Using a vernier caliper to take measurements on a nut. The 1st two digits are decided by the location of the 0 on the lower scale. The last digit is determined by the 1st line on the lower scale that exactly matches the upper scale.
File:Using the caliper edit.gif
Using a vernier caliper to take measurements on a nut(decimal point version)
Using a vernier caliper to take measurements on a nut - edit 1. The 1st two digits are decided by the location of the 0 on the lower scale. The last digit is determined by the 1st line on the lower scale that exactly matches the upper scale.

Didactic animation to illustrate the use of a vernier caliper. Appears in article caliper. Animation created by Joaquim Alves Gaspar

  • Nominate and support. - Alvesgaspar 16:23, 9 November 2006 (UTC)
  • Support Nicely done, demonstrates the concept perfectly. InvictaHOG 16:49, 9 November 2006 (UTC)
  • Painfully weak oppose - I'd happily support but for a small border, about 1 px wide, of black on two edges and light grey on one other.

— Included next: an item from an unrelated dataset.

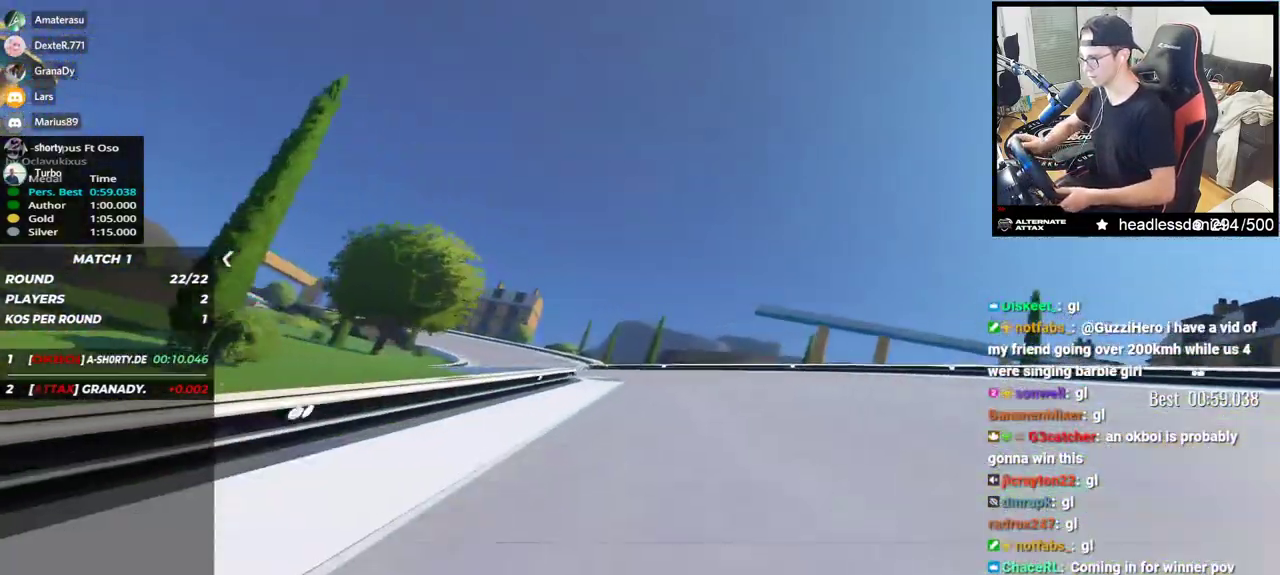
{"keys": ["up"], "events": [[367, "left", "up"]]}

Sort that out and I'll change to support. -- CountdownCrispy ( ? 17:56, 9 November 2006 (UTC)
    • It's done (I hadn't noticed. Conversion problems) Alvesgaspar 18:20, 9 November 2006 (UTC)

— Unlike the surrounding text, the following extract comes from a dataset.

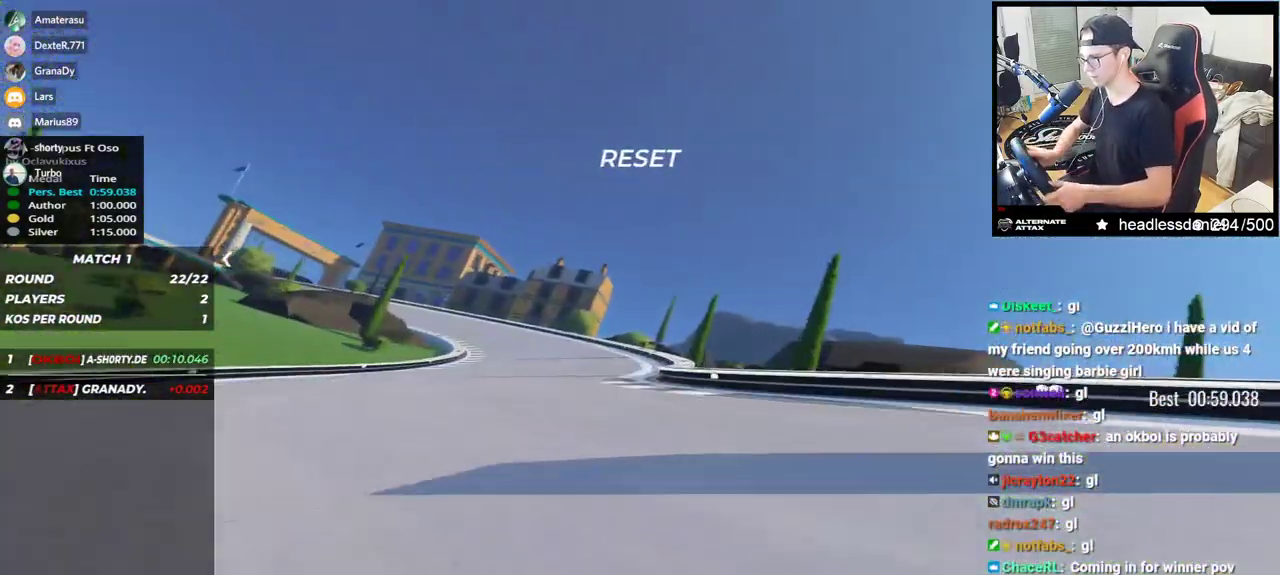
{"keys": ["left", "up"], "events": [[50, "left", "down"]]}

  • Question about the commas as the decimal separators in the numbers. Would this be an issue in making this image a featured picture on the English wikipedia, as (as far as I know) the use of commas is not common in English. (I know people who would be confused by it, mainly because their French teachers didn't teach them.) Is there a policy about this? Spebudmak 00:39, 10 November 2006 (UTC)
  • Comment I'll bet it would be easy to make a version with the decimal marker changed. The non-English version is a candidate for Featured Picture in Wikimedia Commons, where issues germane to specific languages are not important, but in the English Wikipedia, it would be a stronger candidate if it follows English conventions. Fg2 01:48, 10 November 2006 (UTC)
    • Info I hesitated before using the comma as a decimal separator. Finally I was driven by the fact that it is used in Europe (except UK) and in many other countries in the World. On the other hand, the decimal point is the standard in English written scientific papers. Conclusion: I will soon add a new version with the decimal point. Alvesgaspar 08:31, 10 November 2006 (UTC)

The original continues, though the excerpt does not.